Tak hanya itu, kelompok yang sudah didirikannya selama lima tahun tersebut berharap dapat diberikan wawasan dalam mengelola sampah, agar sampah-sampah yang ada dapat dikelola secara maksimal dan berdaya guna.
“Saat ini sampah yang kami ambil dari rumah warga baru sebatas kami pilah sampah yang memiliki nilai jual, seperti sampah botol plastik ataupun sampah kaleng. Untuk jenis sampah lainnya belum kami kelola, dikarenakan kami belum memiliki pengetahuan atau cara untuk mengelola sampah tersebut menjadi sesuatu, misalnya untuk mengelola kompos ataupun menernak magot untuk menjadi pakan ternak. Kami berharap kedepannya PT Timah dapat membantu kami dalam memberikan pelatihan dalam pengelolaan sampah ini, agar sampah-sampah yang kami kumpulkan ini dapat menjadi nilai lebih dan berguna untuk lingkungan,” kata Sri.

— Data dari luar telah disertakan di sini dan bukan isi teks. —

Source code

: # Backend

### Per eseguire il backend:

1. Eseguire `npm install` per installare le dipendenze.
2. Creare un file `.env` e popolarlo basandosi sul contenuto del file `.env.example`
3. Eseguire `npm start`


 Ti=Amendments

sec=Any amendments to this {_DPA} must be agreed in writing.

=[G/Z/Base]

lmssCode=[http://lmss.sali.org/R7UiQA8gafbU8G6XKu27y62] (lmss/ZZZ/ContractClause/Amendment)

Sementara itu, Kepala Dinas Lingkungan Hidup Belitung Timur Novis Ezuar mengapresiasi bantuan dari PT Timah karena memang sangat dibutuhkan apalagi kondisi motor roda tiga yang dimiliki kondisinya sering rusak sehingga bisa mengganggu operasional.
“Dengan adanya kendaraan operasional yang baru ini dapat menunjang operasional mereka menjadi lebih lancar, dan secara otomatis pengelolaan sampah ini bisa mereka kelola dengan baik,” katanya.
Ia menilai PT Timah sangat peduli dengan lingkungan dan masyarakat. Selain itu, PT Timah juga aktif dalam kegiatan penanaman dan rehabilitasi lingkungan di kawasan pesisir seperti mangrove.
“Semoga kedepannya PT Timah dapat terus mendukung kegiatan-kegiatan masyarakat seperti ini, tidak hanya yang ada di Desa Lalang, tapi juga Desa-Desa yang ada di Belitung Timur,” ucapnya.